While majority of the experimental studies in Table 1 highlight the complex role of gut microbiota in brain function both in early-life and adult age, the study by Minter et al. suggested a potential protective role of postnatal antibiotics in further AD progression, which provides a mechanism for Aβ deposition as a consequence of gut microbiota driven neuroinflammation [78].

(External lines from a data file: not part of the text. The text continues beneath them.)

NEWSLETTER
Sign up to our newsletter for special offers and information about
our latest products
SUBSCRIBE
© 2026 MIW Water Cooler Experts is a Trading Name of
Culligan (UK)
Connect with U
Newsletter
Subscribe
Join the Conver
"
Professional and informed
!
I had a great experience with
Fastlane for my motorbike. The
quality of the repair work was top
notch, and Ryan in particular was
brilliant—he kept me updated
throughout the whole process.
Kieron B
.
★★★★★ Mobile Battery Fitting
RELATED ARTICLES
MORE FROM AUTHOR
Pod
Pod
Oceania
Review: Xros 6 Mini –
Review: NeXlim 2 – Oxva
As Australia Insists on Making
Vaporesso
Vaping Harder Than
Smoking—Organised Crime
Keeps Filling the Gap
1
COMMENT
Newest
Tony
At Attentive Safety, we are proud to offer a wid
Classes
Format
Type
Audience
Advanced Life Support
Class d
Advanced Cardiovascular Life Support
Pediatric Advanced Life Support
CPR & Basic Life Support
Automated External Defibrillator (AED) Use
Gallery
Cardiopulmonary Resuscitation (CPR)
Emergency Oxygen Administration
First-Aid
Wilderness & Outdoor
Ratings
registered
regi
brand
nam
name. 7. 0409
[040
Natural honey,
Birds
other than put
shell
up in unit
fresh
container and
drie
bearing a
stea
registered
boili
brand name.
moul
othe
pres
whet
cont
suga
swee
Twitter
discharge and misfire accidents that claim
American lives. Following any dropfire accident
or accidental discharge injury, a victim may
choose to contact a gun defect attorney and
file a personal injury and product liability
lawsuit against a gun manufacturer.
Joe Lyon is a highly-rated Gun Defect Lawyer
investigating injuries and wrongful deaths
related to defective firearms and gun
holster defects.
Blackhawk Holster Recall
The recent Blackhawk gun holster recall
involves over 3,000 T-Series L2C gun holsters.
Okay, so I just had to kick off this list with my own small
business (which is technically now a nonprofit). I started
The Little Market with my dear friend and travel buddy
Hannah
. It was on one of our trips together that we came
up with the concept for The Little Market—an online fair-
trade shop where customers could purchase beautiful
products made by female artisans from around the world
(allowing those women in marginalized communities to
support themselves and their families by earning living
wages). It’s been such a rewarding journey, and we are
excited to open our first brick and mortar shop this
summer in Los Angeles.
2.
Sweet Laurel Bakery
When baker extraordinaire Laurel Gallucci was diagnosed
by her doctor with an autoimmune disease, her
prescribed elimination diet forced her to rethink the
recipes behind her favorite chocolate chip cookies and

Gut microbiota plays a vital role in the pathogenesis of functional gastrointestinal disorder. Gut microbiota and brain interactions are important factors for prevention and therapy. Further clinical studies are required for understanding the true effect of gut microbiota on disease progression in humans. While antibiotics are essential treatment strategies in most conditions, the long-lasting effects on host microbiome and immune functions, especially during early life should be interpreted with caution. We need prospective randomized trials for the therapeutic potential of gut microbiota modulation in functional gastrointestinal disorders.